Report every line of the listing below that contains the string "oppositeDirection", copying each such line in full.

## Items listed in a dataset
# # # # #

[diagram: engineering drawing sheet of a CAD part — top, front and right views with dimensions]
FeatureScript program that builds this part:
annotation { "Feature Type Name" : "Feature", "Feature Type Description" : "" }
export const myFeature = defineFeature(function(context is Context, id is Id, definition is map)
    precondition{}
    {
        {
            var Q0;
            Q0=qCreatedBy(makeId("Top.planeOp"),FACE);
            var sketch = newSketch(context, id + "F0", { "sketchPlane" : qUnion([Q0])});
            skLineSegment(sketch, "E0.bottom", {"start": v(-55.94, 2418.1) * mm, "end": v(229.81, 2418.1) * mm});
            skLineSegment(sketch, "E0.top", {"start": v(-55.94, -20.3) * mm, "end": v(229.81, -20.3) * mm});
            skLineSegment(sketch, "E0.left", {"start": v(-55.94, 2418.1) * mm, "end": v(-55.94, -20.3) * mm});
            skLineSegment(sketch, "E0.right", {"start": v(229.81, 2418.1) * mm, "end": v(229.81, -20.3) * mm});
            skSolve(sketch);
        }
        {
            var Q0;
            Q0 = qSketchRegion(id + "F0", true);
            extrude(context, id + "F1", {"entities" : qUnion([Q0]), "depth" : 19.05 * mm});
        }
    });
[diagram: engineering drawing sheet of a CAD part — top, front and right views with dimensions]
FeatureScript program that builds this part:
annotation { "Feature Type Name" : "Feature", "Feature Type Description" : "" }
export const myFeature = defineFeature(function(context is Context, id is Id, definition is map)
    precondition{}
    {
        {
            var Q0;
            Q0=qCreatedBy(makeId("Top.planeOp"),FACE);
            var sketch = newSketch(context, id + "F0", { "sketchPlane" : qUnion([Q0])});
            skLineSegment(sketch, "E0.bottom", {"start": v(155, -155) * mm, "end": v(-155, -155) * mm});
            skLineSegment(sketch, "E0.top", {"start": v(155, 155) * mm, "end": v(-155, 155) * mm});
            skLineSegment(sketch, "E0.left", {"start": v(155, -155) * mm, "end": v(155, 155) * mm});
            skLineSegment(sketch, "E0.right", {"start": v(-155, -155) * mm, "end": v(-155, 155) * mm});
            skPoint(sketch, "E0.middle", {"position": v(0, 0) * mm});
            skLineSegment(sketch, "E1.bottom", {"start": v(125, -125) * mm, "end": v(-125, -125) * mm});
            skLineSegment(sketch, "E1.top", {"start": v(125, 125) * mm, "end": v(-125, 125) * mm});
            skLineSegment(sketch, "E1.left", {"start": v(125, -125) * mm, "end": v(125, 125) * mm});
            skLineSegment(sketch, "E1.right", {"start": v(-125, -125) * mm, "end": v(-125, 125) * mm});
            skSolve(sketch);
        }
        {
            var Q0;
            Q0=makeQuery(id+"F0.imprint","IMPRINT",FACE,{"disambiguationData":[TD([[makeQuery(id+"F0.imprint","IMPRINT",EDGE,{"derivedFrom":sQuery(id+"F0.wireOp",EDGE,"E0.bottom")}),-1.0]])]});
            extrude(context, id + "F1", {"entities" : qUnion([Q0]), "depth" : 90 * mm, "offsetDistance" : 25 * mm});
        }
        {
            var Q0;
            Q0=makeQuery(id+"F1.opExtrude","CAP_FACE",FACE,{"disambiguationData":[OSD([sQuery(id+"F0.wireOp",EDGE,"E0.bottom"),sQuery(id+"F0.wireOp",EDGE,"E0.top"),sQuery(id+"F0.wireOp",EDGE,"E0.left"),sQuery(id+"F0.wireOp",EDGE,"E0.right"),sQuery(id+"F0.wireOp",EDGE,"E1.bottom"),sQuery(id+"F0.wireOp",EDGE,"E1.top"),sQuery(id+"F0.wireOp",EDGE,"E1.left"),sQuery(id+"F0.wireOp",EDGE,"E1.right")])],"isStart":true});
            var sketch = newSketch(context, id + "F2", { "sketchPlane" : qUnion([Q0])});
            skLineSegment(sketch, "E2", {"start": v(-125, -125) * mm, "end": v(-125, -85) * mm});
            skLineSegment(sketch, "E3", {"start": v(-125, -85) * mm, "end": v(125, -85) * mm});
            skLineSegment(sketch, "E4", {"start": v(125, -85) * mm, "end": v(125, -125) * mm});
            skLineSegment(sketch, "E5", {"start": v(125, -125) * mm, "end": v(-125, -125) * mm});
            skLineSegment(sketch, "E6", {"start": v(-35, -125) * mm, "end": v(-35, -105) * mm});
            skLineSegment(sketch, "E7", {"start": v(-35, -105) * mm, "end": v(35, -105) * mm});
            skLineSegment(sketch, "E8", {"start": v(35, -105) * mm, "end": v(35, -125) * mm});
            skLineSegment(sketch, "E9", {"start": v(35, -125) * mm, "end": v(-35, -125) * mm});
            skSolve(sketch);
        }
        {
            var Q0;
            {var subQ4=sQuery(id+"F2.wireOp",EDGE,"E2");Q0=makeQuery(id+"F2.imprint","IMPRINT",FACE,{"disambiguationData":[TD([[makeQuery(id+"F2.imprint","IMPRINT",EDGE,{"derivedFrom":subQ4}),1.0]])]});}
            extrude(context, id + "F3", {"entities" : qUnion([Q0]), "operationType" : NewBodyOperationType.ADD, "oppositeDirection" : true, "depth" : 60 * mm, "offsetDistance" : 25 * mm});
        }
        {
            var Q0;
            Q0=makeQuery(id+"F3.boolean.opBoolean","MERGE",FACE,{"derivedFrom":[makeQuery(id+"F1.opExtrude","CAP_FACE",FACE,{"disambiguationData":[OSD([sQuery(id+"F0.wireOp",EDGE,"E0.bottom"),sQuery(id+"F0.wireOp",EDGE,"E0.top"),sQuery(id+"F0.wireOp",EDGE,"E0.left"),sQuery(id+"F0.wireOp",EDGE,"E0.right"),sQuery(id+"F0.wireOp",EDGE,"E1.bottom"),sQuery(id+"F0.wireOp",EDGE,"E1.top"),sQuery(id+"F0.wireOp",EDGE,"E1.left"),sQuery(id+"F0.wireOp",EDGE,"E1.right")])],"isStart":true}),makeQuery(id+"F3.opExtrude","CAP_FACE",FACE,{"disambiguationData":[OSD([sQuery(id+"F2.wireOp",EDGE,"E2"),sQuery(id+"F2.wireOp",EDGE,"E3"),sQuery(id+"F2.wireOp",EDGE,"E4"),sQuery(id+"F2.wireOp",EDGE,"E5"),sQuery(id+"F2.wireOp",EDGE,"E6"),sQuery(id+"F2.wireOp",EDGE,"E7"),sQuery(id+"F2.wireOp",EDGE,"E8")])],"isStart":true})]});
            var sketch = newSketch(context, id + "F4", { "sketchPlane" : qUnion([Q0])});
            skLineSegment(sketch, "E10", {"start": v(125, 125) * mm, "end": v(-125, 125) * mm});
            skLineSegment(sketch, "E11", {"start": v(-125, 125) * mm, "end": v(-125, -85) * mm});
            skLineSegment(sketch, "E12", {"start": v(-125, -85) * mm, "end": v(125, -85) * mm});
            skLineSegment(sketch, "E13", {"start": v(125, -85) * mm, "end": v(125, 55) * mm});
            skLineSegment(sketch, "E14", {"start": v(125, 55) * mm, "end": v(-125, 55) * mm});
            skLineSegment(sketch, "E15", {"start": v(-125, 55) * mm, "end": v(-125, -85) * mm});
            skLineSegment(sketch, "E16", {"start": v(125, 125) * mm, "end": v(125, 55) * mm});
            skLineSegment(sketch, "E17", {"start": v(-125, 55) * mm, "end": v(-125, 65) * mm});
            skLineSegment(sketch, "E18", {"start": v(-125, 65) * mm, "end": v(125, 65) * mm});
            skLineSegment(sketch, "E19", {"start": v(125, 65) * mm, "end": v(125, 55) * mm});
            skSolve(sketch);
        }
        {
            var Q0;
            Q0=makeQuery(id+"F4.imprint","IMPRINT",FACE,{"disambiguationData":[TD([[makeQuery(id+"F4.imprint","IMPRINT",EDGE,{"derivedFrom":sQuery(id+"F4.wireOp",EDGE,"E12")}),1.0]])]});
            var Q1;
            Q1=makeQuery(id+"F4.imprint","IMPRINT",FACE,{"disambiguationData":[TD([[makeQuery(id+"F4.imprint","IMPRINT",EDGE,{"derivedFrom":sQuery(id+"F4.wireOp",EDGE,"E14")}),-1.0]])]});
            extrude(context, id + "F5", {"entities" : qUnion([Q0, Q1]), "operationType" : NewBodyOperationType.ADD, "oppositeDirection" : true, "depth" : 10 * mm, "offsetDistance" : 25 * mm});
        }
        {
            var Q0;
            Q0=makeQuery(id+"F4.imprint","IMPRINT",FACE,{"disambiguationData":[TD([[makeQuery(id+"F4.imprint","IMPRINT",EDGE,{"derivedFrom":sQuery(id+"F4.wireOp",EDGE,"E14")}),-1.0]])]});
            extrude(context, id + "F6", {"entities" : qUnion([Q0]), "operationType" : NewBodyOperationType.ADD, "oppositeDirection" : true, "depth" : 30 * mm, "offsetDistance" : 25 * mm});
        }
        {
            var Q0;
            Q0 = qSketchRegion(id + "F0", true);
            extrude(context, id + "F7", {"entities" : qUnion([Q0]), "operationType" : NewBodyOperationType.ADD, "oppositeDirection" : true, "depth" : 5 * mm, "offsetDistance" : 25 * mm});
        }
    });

# # # # #

## Solution
            extrude(context, id + "F3", {"entities" : qUnion([Q0]), "operationType" : NewBodyOperationType.ADD, "oppositeDirection" : true, "depth" : 60 * mm, "offsetDistance" : 25 * mm});
            extrude(context, id + "F5", {"entities" : qUnion([Q0, Q1]), "operationType" : NewBodyOperationType.ADD, "oppositeDirection" : true, "depth" : 10 * mm, "offsetDistance" : 25 * mm});
            extrude(context, id + "F6", {"entities" : qUnion([Q0]), "operationType" : NewBodyOperationType.ADD, "oppositeDirection" : true, "depth" : 30 * mm, "offsetDistance" : 25 * mm});
            extrude(context, id + "F7", {"entities" : qUnion([Q0]), "operationType" : NewBodyOperationType.ADD, "oppositeDirection" : true, "depth" : 5 * mm, "offsetDistance" : 25 * mm});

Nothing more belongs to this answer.